What you are asked to do ->
Convert every line of text in the listing below into a JSON array of strings, one string per line, with blank lines omitted. Exclude the picture placeholders from the array.

Input material ->
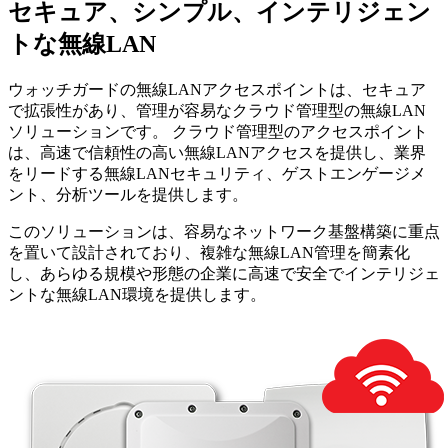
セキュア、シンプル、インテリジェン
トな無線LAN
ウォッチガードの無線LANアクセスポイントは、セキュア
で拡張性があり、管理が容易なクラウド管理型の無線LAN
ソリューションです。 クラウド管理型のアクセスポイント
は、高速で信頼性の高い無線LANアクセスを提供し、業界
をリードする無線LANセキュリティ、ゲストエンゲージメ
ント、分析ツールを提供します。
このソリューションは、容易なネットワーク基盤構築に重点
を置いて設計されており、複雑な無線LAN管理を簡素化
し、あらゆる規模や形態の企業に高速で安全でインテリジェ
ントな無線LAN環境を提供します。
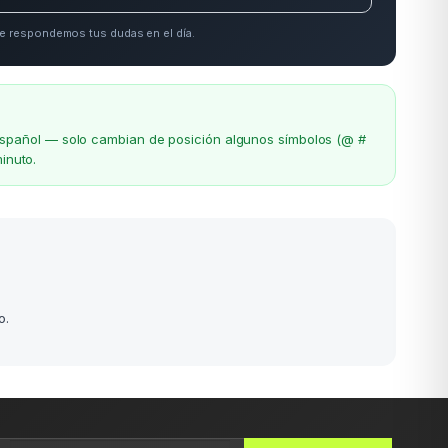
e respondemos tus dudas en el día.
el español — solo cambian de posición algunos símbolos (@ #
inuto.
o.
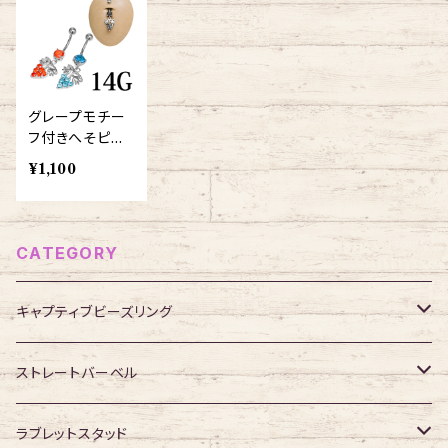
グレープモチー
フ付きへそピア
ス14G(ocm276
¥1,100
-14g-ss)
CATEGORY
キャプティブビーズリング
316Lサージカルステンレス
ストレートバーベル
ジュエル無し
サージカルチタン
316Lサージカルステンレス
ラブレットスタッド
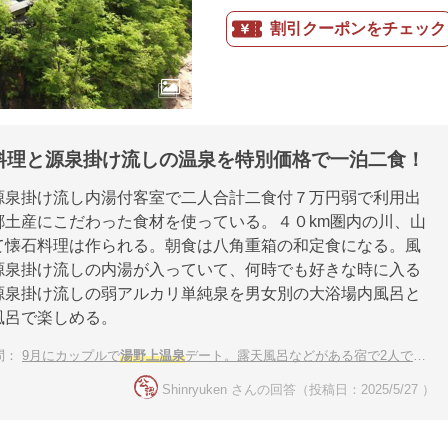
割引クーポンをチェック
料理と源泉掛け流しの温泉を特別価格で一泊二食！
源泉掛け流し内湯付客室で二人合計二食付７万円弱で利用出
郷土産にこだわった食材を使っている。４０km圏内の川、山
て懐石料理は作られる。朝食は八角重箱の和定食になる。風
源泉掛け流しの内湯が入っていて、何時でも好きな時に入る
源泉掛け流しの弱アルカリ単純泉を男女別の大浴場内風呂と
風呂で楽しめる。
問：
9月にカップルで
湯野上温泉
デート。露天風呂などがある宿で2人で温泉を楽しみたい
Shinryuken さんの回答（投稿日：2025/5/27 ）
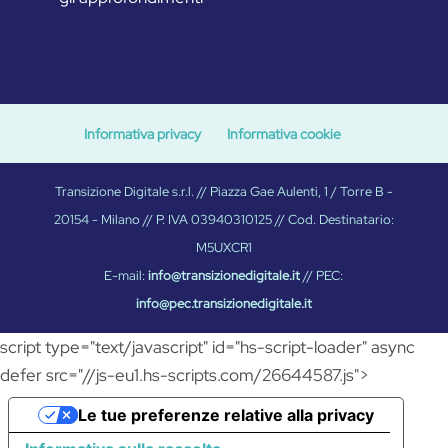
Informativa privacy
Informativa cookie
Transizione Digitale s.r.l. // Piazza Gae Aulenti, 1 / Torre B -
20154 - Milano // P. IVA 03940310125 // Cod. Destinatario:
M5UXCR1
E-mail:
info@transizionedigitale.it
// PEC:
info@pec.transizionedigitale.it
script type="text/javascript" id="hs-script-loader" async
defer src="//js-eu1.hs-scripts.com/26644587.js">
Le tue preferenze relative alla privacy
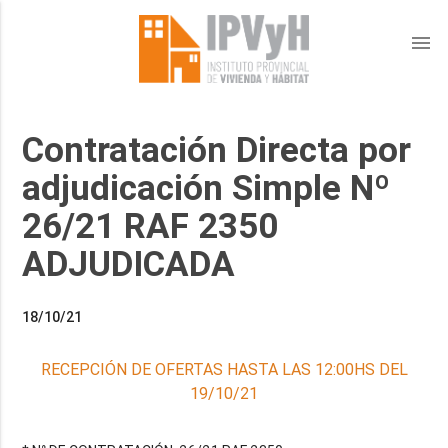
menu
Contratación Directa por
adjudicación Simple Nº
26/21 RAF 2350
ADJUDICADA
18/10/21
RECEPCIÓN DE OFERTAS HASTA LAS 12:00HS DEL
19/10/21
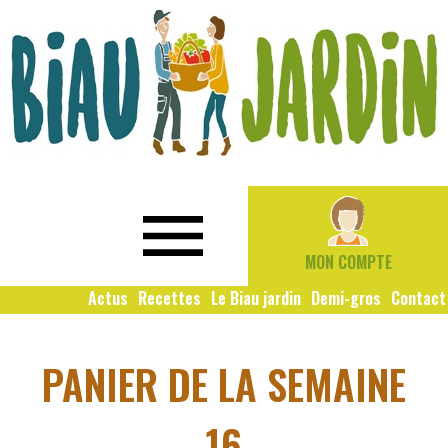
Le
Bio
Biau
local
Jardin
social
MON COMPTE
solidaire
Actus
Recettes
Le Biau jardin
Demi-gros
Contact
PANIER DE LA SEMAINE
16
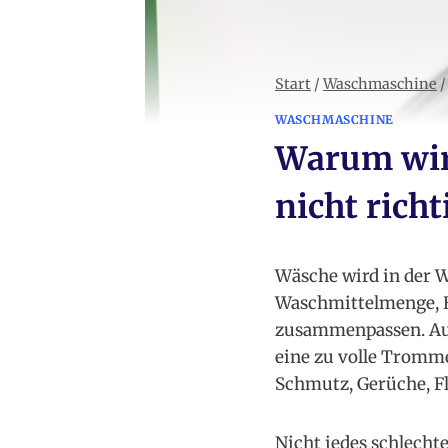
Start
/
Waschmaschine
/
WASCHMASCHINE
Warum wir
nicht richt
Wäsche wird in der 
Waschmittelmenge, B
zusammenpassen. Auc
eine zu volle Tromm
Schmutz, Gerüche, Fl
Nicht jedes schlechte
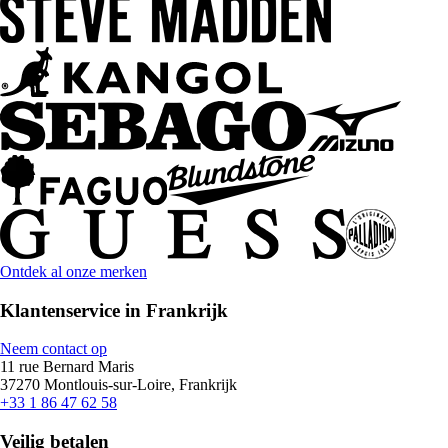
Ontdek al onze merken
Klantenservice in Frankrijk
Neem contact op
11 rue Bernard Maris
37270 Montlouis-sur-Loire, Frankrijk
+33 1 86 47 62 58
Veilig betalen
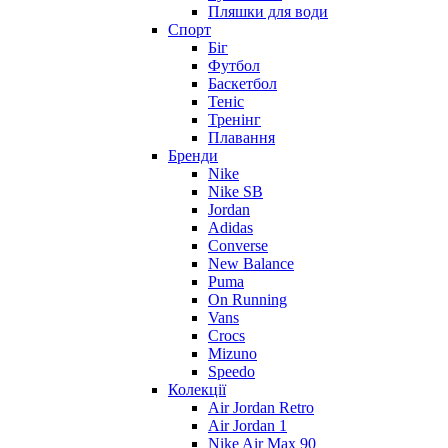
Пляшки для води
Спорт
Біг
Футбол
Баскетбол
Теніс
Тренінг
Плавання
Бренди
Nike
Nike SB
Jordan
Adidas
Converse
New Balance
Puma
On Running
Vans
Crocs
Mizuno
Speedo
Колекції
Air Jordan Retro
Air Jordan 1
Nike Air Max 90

Solution for this exercise ->
[
  "セキュア、シンプル、インテリジェン",
  "トな無線LAN",
  "ウォッチガードの無線LANアクセスポイントは、セキュア",
  "で拡張性があり、管理が容易なクラウド管理型の無線LAN",
  "ソリューションです。 クラウド管理型のアクセスポイント",
  "は、高速で信頼性の高い無線LANアクセスを提供し、業界",
  "をリードする無線LANセキュリティ、ゲストエンゲージメ",
  "ント、分析ツールを提供します。",
  "このソリューションは、容易なネットワーク基盤構築に重点",
  "を置いて設計されており、複雑な無線LAN管理を簡素化",
  "し、あらゆる規模や形態の企業に高速で安全でインテリジェ",
  "ントな無線LAN環境を提供します。",
  "e respondemos tus dudas en el día.",
  "el español — solo cambian de posición algunos símbolos (@ #",
  "inuto.",
  "o.",
  "グレープモチー",
  "フ付きへそピア",
  "ス14G(ocm276",
  "¥1,100",
  "-14g-ss)",
  "CATEGORY",
  "キャプティブビーズリング",
  "316Lサージカルステンレス",
  "ストレートバーベル",
  "ジュエル無し",
  "サージカルチタン",
  "316Lサージカルステンレス",
  "ラブレットスタッド",
  "割引クーポンをチェック",
  "料理と源泉掛け流しの温泉を特別価格で一泊二食！",
  "源泉掛け流し内湯付客室で二人合計二食付７万円弱で利用出",
  "郷土産にこだわった食材を使っている。４０km圏内の川、山",
  "て懐石料理は作られる。朝食は八角重箱の和定食になる。風",
  "源泉掛け流しの内湯が入っていて、何時でも好きな時に入る",
  "源泉掛け流しの弱アルカリ単純泉を男女別の大浴場内風呂と",
  "風呂で楽しめる。",
  "問：",
  "9月にカップルで",
  "湯野上温泉",
  "デート。露天風呂などがある宿で2人で温泉を楽しみたい",
  "Shinryuken さんの回答（投稿日：2025/5/27 ）",
  "Informativa privacy",
  "Informativa cookie",
  "Transizione Digitale s.r.l. // Piazza Gae Aulenti, 1 / Torre B -",
  "20154 - Milano // P. IVA 03940310125 // Cod. Destinatario:",
  "M5UXCR1",
  "E-mail:",
  "info@transizionedigitale.it",
  "// PEC:",
  "info@pec.transizionedigitale.it",
  "script type=\"text/javascript\" id=\"hs-script-loader\" async",
  "defer src=\"//js-eu1.hs-scripts.com/26644587.js\">",
  "Le tue preferenze relative alla privacy",
  "menu",
  "Contratación Directa por",
  "adjudicación Simple Nº",
  "26/21 RAF 2350",
  "ADJUDICADA",
  "18/10/21",
  "RECEPCIÓN DE OFERTAS HASTA LAS 12:00HS DEL",
  "19/10/21",
  "Le",
  "Bio",
  "Biau",
  "local",
  "Jardin",
  "social",
  "MON COMPTE",
  "solidaire",
  "Actus",
  "Recettes",
  "Le Biau jardin",
  "Demi-gros",
  "Contact",
  "PANIER DE LA SEMAINE",
  "16",
  "Start",
  "/",
  "Waschmaschine",
  "/",
  "WASCHMASCHINE",
  "Warum wir",
  "nicht richt",
  "Wäsche wird in der ",
  "Waschmittelmenge, B",
  "zusammenpassen. Auc",
  "eine zu volle Tromm",
  "Schmutz, Gerüche, Fl",
  "Nicht jedes schlechte",
  "Ontdek al onze merken",
  "Klantenservice in Frankrijk",
  "Neem contact op",
  "11 rue Bernard Maris",
  "37270 Montlouis-sur-Loire, Frankrijk",
  "+33 1 86 47 62 58",
  "Veilig betalen",
  "Пляшки для води",
  "Спорт",
  "Біг",
  "Футбол",
  "Баскетбол",
  "Теніс",
  "Тренінг",
  "Плавання",
  "Бренди",
  "Nike",
  "Nike SB",
  "Jordan",
  "Adidas",
  "Converse",
  "New Balance",
  "Puma",
  "On Running",
  "Vans",
  "Crocs",
  "Mizuno",
  "Speedo",
  "Колекції",
  "Air Jordan Retro",
  "Air Jordan 1",
  "Nike Air Max 90"
]